OpenAI researchers have introduced CriticGPT, a new artificial intelligence model designed to detect and critique errors in ChatGPT-generated code, Ars Technica reports. This model aims to improve the alignment of AI systems with human expectations through reinforcement learning based on human feedback (RLHF), which improves the accuracy of the output of a large language model (LLM).

In its research paper “LLM Critics Help Catch LLM Bugs”, OpenAI explains that CriticGPT serves as an assistant for human trainers who review ChatGPT-generated code.

Built on the LLM GPT-4 family, CriticGPT analyzes code and highlights potential errors, helping human reviewers identify bugs that might otherwise go unnoticed.

The development of CriticGPT involved training the model on numerous inputs containing intentional errors. Human trainers modified the code written by ChatGPT, introduced errors, and provided feedback as if they had discovered the errors themselves. This process allowed the model to learn to identify and critique different types of coding errors.

The study showed that the collaboration between a team of humans and CriticGPT provided more comprehensive critiques than humans and reduced the frequency of AI hallucinations.

Interestingly, CriticGPT’s capabilities are not limited to code review. The model was tested on a subset of ChatGPT training data that had previously been evaluated by humans as flawless. CriticGPT found errors in 24% of this data, which was later confirmed by human reviewers. This demonstrates the model’s potential to detect subtle errors that even a thorough human review might miss.

Despite the promising results, CriticGPT has limitations. It was trained on relatively short ChatGPT responses, which may not fully prepare the model for evaluating longer and more complex responses. In addition, while CriticGPT reduces the number of AI hallucinations, it does not eliminate them completely, and human trainers may still make labeling errors based on these false results.
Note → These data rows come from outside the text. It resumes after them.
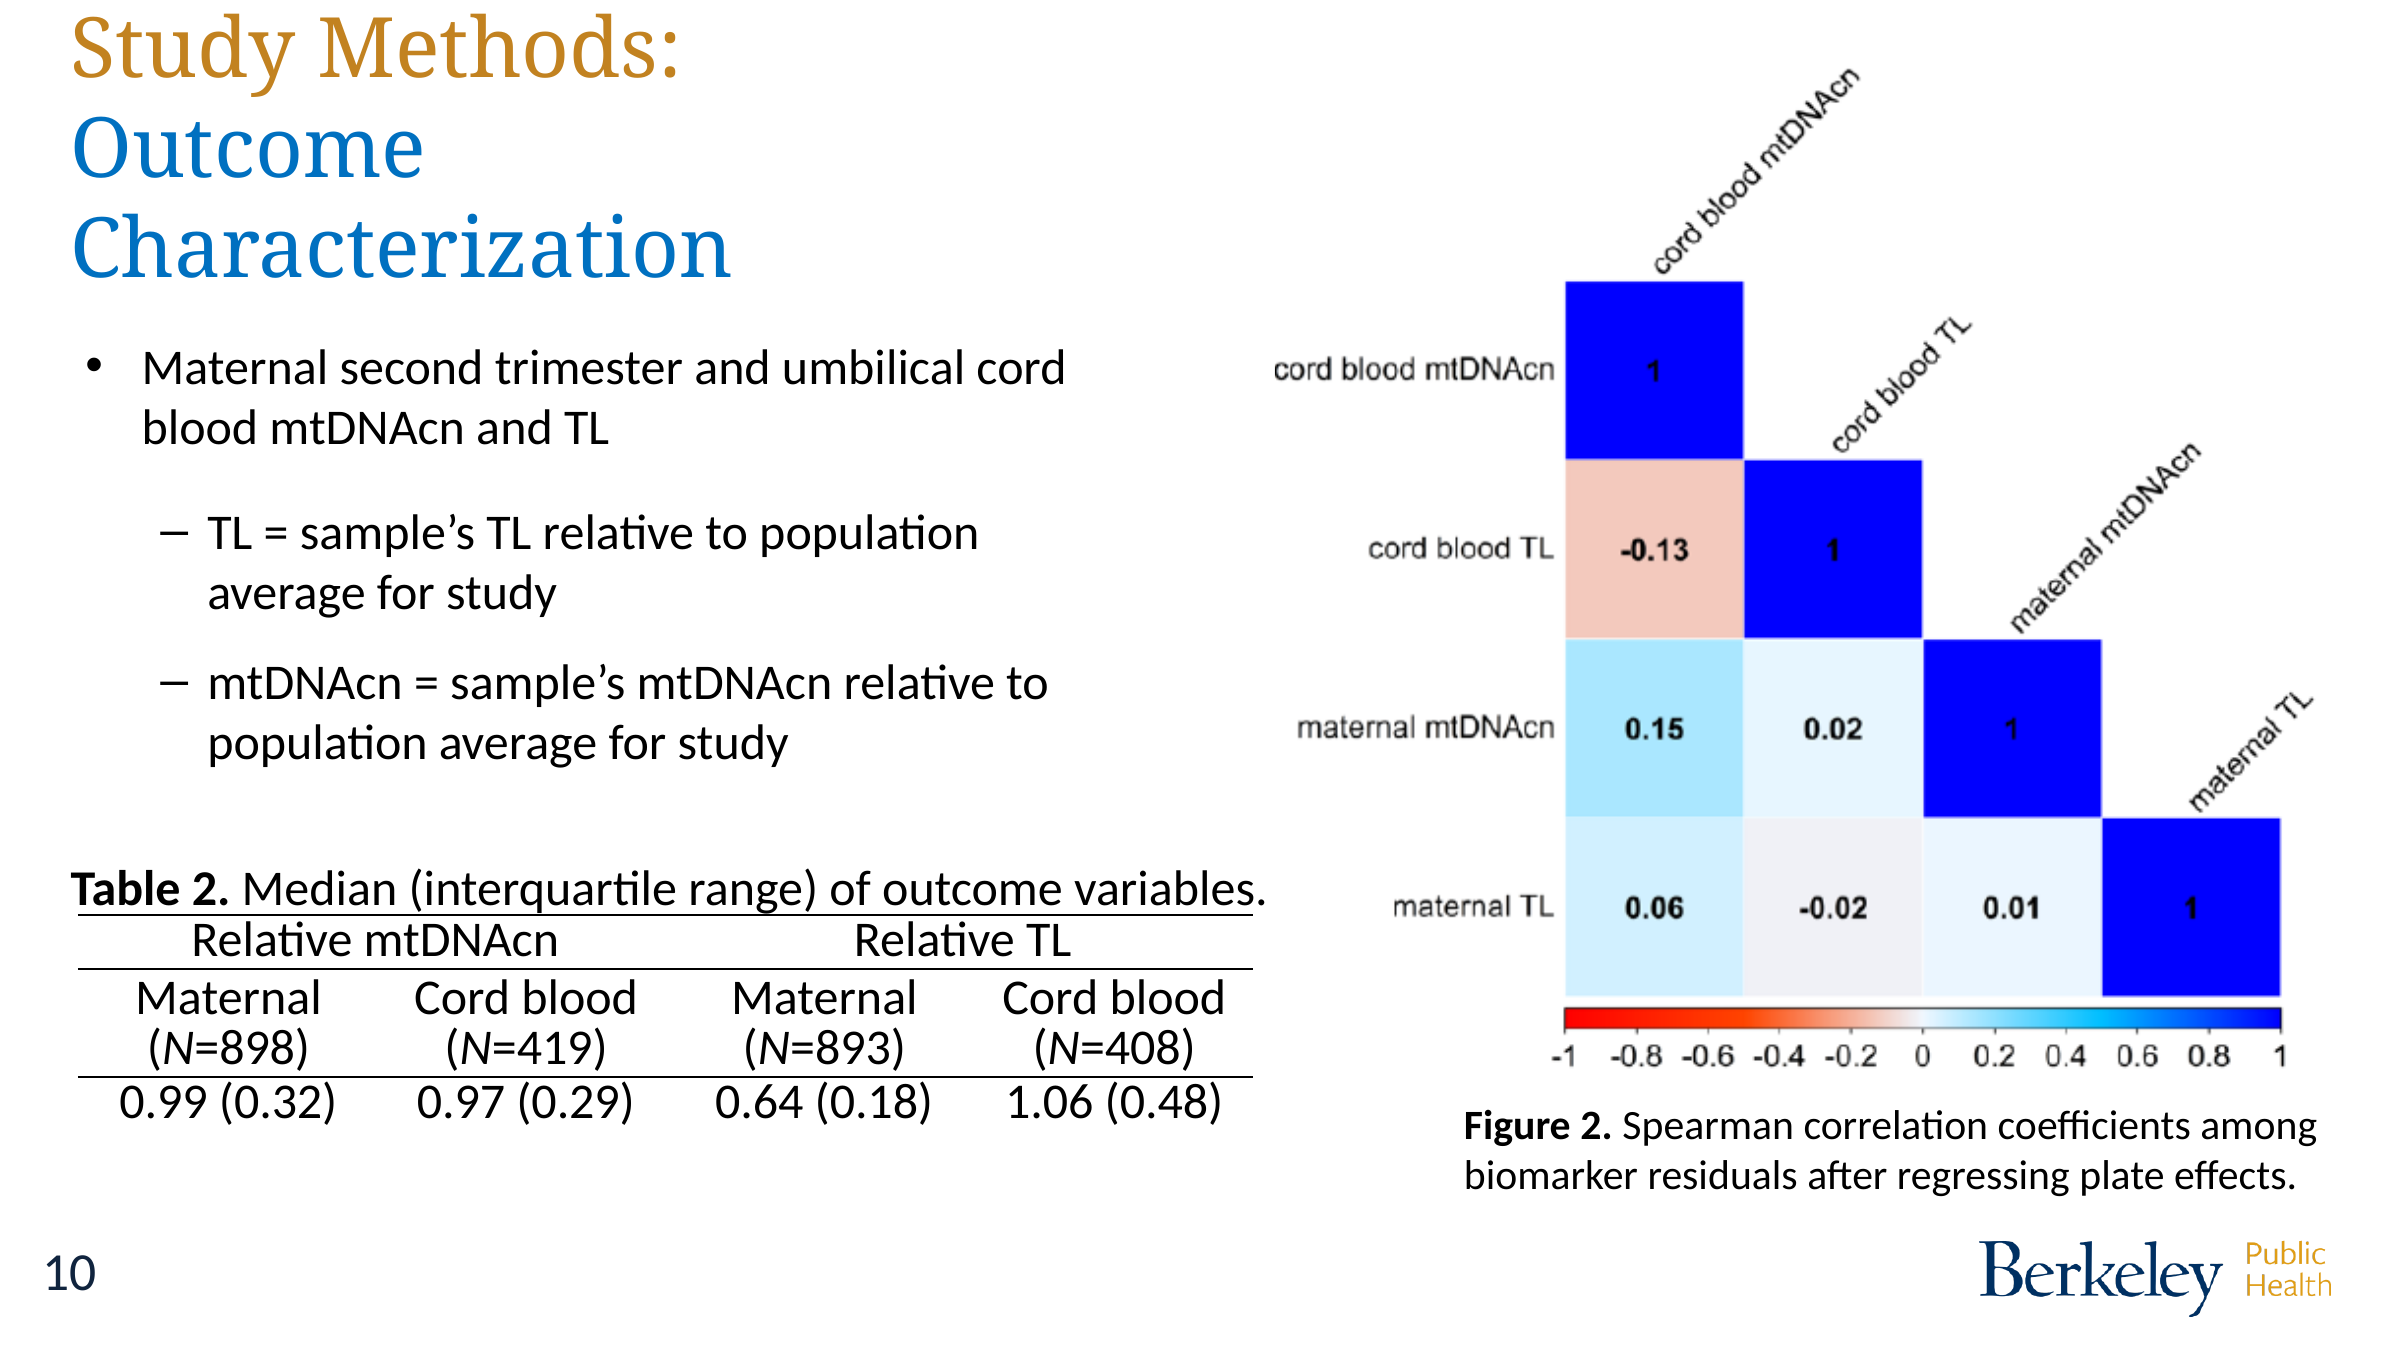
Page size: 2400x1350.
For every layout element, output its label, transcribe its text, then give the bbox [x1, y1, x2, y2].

text_box Study Methods: Outcome Characterization [55, 53, 1072, 234]
text_box Maternal second trimester and umbilical cord blood mtDNAcn and TL TL = sample’s TL relative to population average for study mtDNAcn = sample’s mtDNAcn relative to population average for study [70, 327, 1159, 790]
table_cell Cord blood (N=408) [976, 970, 1253, 1076]
table_header Relative mtDNAcn [78, 916, 673, 968]
picture [1274, 46, 2345, 1091]
text_box 10 [27, 1229, 113, 1309]
table_cell 0.97 (0.29) [379, 1078, 673, 1131]
table_cell Cord blood (N=419) [379, 970, 673, 1076]
table_cell Maternal (N=898) [78, 970, 379, 1076]
table_cell Maternal (N=893) [673, 970, 976, 1076]
text_box Figure 2. Spearman correlation coefficients among biomarker residuals after regressing plate effects. [1449, 1097, 2345, 1200]
table_header Relative TL [673, 916, 1253, 968]
table_cell 0.99 (0.32) [78, 1078, 379, 1131]
table_cell 0.64 (0.18) [673, 1078, 976, 1131]
table_cell 1.06 (0.48) [976, 1078, 1253, 1131]
text_box Table 2. Median (interquartile range) of outcome variables. [55, 848, 1269, 919]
The research team acknowledges that CriticGPT is most effective in detecting errors in specific places in the code. However, real-world errors in AI results can often be spread across multiple parts of an answer, which poses a challenge for future iterations of the model.

OpenAI is planning to integrate models like CriticGPT into its RLHF marking pipeline, providing AI assistance to its trainers. This move is aimed at developing better tools for evaluating the performance of LLM systems, which can be difficult for humans to assess without additional help.